Agent-CoreX
Getting Started

Create an API Key

API keys authenticate your requests to Agent-CoreX. Each key starts with acx_ and is stored only as a SHA-256 hash — the raw key is shown exactly once, at creation time.

Last updated: April 2026

Overview

Agent-CoreX API keys are used to authenticate every API request. You can create multiple keys — one per environment, team member, or integration — and revoke any of them individually without affecting the others.

The raw API key is shown only once — at the moment of creation. Copy it before closing the modal. If you lose it, you will need to create a new key.

Create a key

1

Go to API Keys

In the dashboard sidebar, click API Keys, or navigate directly to /dashboard/keys.

2

Click 'New key'

Click the "New key" button in the top-right corner of the Keys section. A modal opens with a single text field.

3

Name your key

Enter a descriptive name for the key. The name helps you identify which key is used where. Examples: Production, Dev, Testing, CI/CD.
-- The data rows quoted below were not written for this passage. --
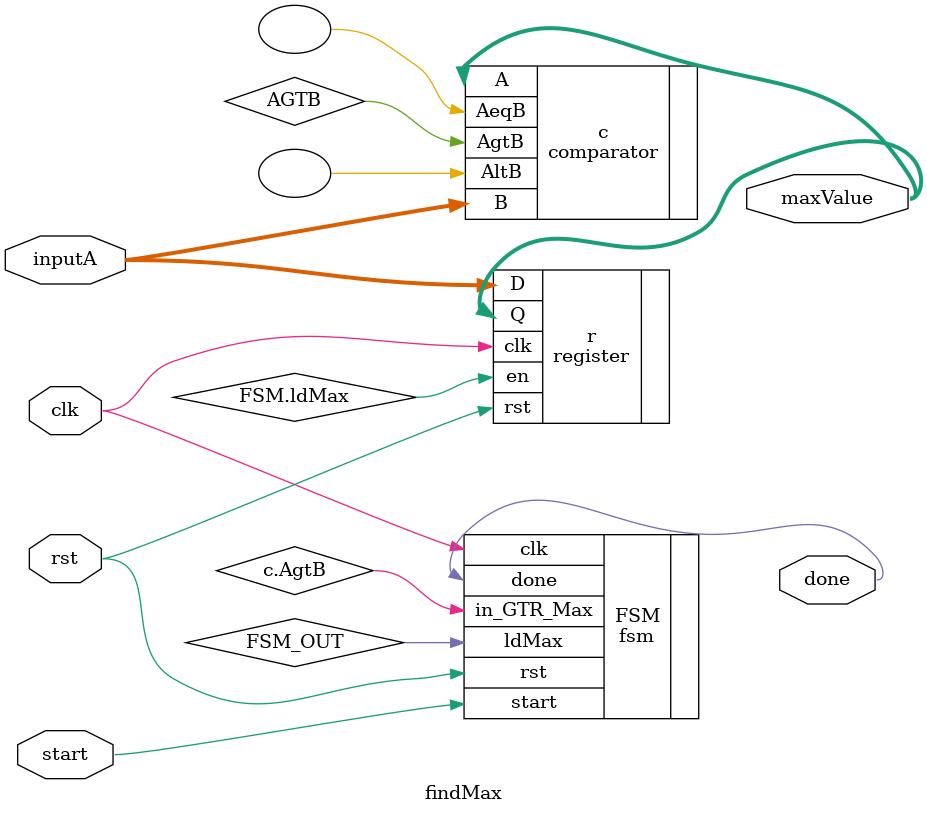
<source format=sv>

module findMax
(
input clk, rst, // clock and reset signals. rst is asserted high
// to clear register and reset FSM
input logic start, // start signal asserted to start detecting a max
// value from a stream of input values
input logic [7:0] inputA, // holds the input data that is streamed to
// the findMax FSM-D
output logic [7:0] maxValue, // holds the current maximum value for the sequence
// being checked
output done // asserted high for one cycle when the checking
// sequence is complete
);

logic AGTB,FSM_OUT;

register r(.D(inputA),.Q(maxValue),.clk(clk),.rst(rst),.en(FSM.ldMax));
comparator c(.A(maxValue),.B(inputA),.AgtB(AGTB),.AltB(),.AeqB());
fsm FSM(.clk(clk),.rst(rst),.start(start),.in_GTR_Max(c.AgtB),.ldMax(FSM_OUT),.done(done));

endmodule
</source>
The name is only visible to you in the dashboard.

4

Click 'Create key' and copy immediately

Click "Create key". The modal will show your new key with a green security banner:

Copy this key now — it won't be shown again.

The key is displayed in indigo monospace font. Click the copy icon on the right side of the key field, then click "Done".

Key format & security

Format

All keys start with acx_ followed by 32 random hexadecimal characters, totalling 36 characters.

Example key format
acx_a1b2c3d4e5f6a1b2c3d4e5f6a1bjkbi

Storage

The raw key is never stored. Only a SHA-256 hash and the first 12 characters (prefix, e.g. acx_a1b2c3d4) are saved to the database. The prefix is displayed in the key list so you can identify which key is which.

Authentication caching

When you make an API request, Agent-CoreX hashes the incoming key and checks a Redis cache (5-minute TTL) before querying the database. Invalid keys are negatively cached for 60 seconds to prevent brute-force scanning.

Using your key

Pass your key in the Authorization header of every request:

bash
curl "https://api.agent-corex.com/retrieve_tools?query=read+files&top_k=5" \
  -H "Authorization: Bearer acx_your_key_here"
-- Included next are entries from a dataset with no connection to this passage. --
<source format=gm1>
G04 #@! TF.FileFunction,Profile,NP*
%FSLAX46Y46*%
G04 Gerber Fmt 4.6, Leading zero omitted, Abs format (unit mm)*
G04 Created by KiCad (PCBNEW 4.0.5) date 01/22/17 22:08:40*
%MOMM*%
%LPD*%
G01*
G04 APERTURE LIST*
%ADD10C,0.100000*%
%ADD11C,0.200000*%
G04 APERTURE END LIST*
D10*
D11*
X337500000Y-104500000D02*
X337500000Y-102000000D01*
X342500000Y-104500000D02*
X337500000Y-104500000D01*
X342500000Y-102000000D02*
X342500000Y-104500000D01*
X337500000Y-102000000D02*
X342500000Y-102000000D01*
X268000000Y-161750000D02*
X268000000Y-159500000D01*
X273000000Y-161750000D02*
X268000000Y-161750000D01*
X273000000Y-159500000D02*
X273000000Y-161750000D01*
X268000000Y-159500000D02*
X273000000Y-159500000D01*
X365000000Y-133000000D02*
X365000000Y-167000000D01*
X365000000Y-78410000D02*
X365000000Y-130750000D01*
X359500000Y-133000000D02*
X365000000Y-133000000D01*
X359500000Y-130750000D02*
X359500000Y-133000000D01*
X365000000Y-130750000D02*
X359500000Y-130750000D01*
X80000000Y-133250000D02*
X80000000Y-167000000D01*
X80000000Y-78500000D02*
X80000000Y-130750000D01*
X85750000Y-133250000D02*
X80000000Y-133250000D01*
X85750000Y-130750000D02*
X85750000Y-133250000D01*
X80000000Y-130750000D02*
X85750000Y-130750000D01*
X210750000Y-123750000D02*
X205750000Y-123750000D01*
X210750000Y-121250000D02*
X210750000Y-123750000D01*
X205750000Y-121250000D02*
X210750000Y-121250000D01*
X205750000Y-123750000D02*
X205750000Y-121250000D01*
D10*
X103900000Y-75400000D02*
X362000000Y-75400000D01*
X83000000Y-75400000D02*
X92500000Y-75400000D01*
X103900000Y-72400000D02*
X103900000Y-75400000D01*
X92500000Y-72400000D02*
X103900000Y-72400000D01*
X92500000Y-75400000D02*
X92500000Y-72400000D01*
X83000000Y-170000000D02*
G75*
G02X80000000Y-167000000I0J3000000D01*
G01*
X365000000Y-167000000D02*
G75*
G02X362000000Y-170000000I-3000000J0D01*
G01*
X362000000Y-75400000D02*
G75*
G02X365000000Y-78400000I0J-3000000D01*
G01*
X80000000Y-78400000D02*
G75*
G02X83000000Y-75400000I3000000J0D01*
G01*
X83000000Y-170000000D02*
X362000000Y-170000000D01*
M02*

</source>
Or set it as an environment variable (recommended for production):

bash
# .env or shell
AGENT_COREX_API_KEY=acx_your_key_here

The backend accepts both raw API keys (acx_...) and Supabase session JWTs (eyJ...) in the same header. When using the dashboard playground, the session JWT is used automatically.

Revoking a key

To revoke a key, go to Dashboard → API Keys and click Revoke next to the key you want to disable. The key's is_active flag is immediately set to false. The Redis auth cache invalidates within 5 minutes, after which all requests with that key return 401 Unauthorized.

Troubleshooting

I lost my key before copying it.

Create a new key. The lost key must be revoked if it was exposed. There is no way to retrieve the original key — only its prefix is visible in the dashboard.

My key returns 401 Unauthorized.

Check that the key hasn't been revoked (it will show as inactive in the keys list). Also verify you're passing it as a Bearer token, not a query parameter.

The key works in the playground but not in my code.

The playground uses your Supabase session JWT automatically. Make sure your code uses the acx_... key in the Authorization header, not your login credentials.